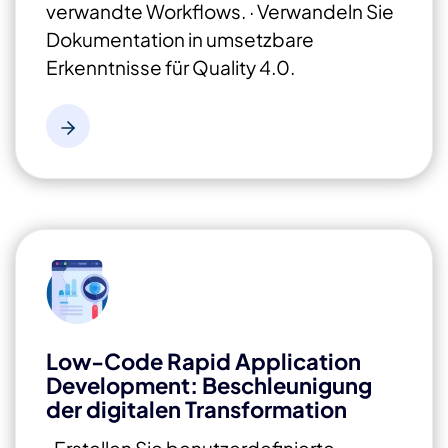
verwandte Workflows.
· Verwandeln Sie
Dokumentation in
umsetzbare
Erkenntnisse für Quality 4.0.
Low-Code Rapid Application
Development: Beschleunigung
der digitalen Transformation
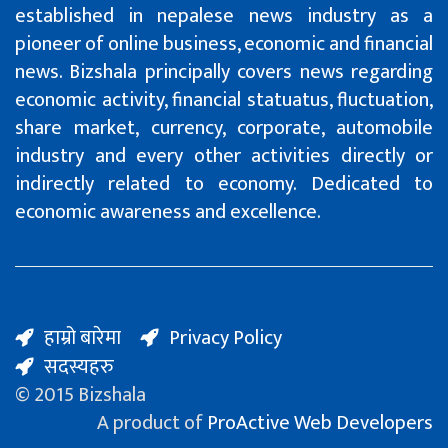
established in nepalese news industry as a
pioneer of online business, economic and financial
news. Bizshala principally covers news regarding
economic activity, financial statuatus, fluctuation,
share market, currency, corporate, automobile
industry and every other activities directly or
indirectly related to economy. Dedicated to
economic awareness and excellence.
हाम्रो बारेमा
Privacy Policy
सदस्यहरु
© 2015 Bizshala
A product of
ProActive Web Developers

════

- [Goal of the exercise]: Reproduce every line of text from the records above character for character, and leave the pictures out.

- [Exercise answer]:
verwandte Workflows.
· Verwandeln Sie
Dokumentation in
umsetzbare
Erkenntnisse für Quality 4.0.
Low-Code Rapid Application
Development: Beschleunigung
der digitalen Transformation
established in nepalese news industry as a
pioneer of online business, economic and financial
news. Bizshala principally covers news regarding
economic activity, financial statuatus, fluctuation,
share market, currency, corporate, automobile
industry and every other activities directly or
indirectly related to economy. Dedicated to
economic awareness and excellence.
हाम्रो बारेमा
Privacy Policy
सदस्यहरु
© 2015 Bizshala
A product of
ProActive Web Developers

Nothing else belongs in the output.